Jenny Glusker (née Pickworth) was born in England and educated at Oxford University, obtaining a DPhil with Dorothy Hodgkin as her supervisor. She was then a postdoc at Caltech working with Corey and Pauling. After that, she moved to Philadelphia to work with Lindo Patterson and has remained there at the Institute for Cancer Research, where she is a Senior Member. She has served as President of the American Crystallographic Association, and as Chairman of the US National Committee for Crystallography and of the IUCr Commission on Crystallographic Teaching. She is currently Editor of Acta Cryst. Section D, has co-authored some teaching texts and has taught at some of the schools mentioned in this article.


Durward Cruickshank joined E. G. Cox's chemical crystallography group at Leeds University in 1946. He published extensively in Acta Crystallographica from 1948 onwards on topics in crystal structure refinement. From 1962 to 1967, he was Joseph Black Professor of Chemistry at Glasgow University. In 1967, he moved to UMIST. Since retirement, he has helped in the revival of the Laue method and latterly has been working on protein structure precision. He was an Editor of the 1992 IUCr Memorial Volume for Paul Ewald. He was IUCr Treasurer 1966-1972 and General Secretary 1970-1972.

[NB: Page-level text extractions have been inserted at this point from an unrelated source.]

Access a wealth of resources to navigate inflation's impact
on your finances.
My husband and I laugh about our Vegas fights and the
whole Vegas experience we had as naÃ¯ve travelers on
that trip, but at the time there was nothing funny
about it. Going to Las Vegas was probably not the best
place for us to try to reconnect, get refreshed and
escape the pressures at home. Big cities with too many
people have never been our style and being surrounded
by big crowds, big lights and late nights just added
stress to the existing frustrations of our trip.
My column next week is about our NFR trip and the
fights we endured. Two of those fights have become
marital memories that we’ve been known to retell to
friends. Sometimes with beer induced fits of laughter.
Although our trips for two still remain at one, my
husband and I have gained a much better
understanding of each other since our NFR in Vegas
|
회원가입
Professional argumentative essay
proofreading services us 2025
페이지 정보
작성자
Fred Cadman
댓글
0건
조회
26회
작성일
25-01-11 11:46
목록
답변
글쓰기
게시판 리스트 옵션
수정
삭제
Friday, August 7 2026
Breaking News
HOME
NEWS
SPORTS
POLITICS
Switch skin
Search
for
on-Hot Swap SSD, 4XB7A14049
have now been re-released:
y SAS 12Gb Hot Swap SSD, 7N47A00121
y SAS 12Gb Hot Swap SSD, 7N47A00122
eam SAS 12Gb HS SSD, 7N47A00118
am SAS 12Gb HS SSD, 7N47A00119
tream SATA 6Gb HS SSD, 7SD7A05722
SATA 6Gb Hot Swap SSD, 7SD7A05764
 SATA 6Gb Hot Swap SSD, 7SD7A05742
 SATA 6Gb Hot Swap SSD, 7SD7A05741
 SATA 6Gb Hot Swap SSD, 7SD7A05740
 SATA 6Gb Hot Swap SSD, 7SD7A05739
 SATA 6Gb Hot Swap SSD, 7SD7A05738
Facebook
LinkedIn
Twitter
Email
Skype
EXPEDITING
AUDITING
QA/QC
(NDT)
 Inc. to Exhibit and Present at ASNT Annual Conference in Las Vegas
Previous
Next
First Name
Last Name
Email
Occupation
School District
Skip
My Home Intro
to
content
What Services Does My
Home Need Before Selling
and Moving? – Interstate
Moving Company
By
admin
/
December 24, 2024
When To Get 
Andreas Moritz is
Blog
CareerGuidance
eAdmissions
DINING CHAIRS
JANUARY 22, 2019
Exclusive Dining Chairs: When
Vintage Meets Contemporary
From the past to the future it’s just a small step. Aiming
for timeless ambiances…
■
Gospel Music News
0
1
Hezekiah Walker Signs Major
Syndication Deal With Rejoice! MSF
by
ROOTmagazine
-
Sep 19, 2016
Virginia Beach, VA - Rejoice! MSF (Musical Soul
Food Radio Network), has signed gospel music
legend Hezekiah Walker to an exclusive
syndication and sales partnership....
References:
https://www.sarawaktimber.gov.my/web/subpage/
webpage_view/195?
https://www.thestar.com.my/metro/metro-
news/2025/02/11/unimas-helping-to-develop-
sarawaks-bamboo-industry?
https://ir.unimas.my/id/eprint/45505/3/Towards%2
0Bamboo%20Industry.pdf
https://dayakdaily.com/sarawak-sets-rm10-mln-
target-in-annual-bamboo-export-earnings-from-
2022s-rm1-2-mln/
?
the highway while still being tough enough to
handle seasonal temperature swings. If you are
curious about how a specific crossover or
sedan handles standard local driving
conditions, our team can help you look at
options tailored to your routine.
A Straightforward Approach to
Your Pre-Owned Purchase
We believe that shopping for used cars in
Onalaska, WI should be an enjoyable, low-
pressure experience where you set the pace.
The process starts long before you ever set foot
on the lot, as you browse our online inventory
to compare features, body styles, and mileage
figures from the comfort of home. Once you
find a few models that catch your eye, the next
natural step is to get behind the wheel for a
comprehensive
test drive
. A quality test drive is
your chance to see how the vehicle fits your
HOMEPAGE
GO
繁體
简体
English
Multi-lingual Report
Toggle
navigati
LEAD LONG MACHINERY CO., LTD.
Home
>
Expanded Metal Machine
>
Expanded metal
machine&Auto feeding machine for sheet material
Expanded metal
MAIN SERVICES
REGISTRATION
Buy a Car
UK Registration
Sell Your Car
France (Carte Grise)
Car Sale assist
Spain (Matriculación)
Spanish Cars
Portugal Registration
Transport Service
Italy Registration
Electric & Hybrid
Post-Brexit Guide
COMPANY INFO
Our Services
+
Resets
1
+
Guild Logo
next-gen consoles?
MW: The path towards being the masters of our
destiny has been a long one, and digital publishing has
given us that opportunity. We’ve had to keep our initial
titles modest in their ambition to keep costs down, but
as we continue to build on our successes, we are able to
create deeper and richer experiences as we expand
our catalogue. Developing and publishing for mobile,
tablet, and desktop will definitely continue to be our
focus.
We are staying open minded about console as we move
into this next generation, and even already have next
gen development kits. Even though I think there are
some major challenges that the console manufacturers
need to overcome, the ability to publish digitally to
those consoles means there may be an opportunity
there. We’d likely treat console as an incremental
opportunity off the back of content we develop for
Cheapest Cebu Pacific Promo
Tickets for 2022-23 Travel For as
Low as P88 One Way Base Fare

Professor J. R. Helliwell BA (Physics, York), DPhil (Molecular Biophysics, Oxford), DSc (Physics, York), FInstP, FRSc, FIBiol. John Helliwell worked at Daresbury Laboratory's Synchrotron Radiation Source (SRS) from 1979 to 1993, whilst also a Joint Appointee with the Universities of Keele, York and Manchester, and as a scientific civil servant, and earlier on the NINA synchrotron. He has served on the ESRF Science Advisory Committee as Vice-Chairman and then Chairman, on the ESRF Machine Advisory Committee, and on the Council of the ESRF; as Chairman of the UK SRS Panel for Protein Crystallography; as Chairman of the Cornell University MACCHESS Advisory Committee; as a Member of the Elettra Sincrotrone Trieste Review Committee; as a Reviewer of the EMBL Outstation in Hamburg; on the Advisory Committee of the Georgia SER-CAT and a consultant to the Industrial Macromolecular Crystallography Association's CAT, both at APS. He was the founding Chairman of the International Union of Crystallography's Commission on Synchrotron Radiation. He is Professor of Structural Chemistry of the University of Manchester, a founding Editor of the Journal of Synchrotron Radiation, an Editor of the OUP Book Series on SR and Editor-in-Chief of Acta Crystallographica.

First Recipient of the 'Professor K Banerjee Endowment Lecture Silver Medal' of the Indian Association for the Cultivation of Science (IACS) awarded in September 2000


Frank Allen was born in Reading, UK, and is a graduate of Imperial College London. Following postdoctoral work at the University of British Columbia, Vancouver, he joined the embryo CCDC in 1970, becoming Deputy Director in 1991 and Scientific Director in 1997. His research interests are in database design, search and retrieval, and in applications of crystallographic information in structural chemistry. He is the current Editor of Acta Crystallographica Section B, Vice-President of the British Crystallographic Association and a Council Member of the European Crystallographic Association. He received the UK Royal Society of Chemistry Award for Structural Chemistry in 1994. He has interests in education, travel and sport (now at the observational level only!).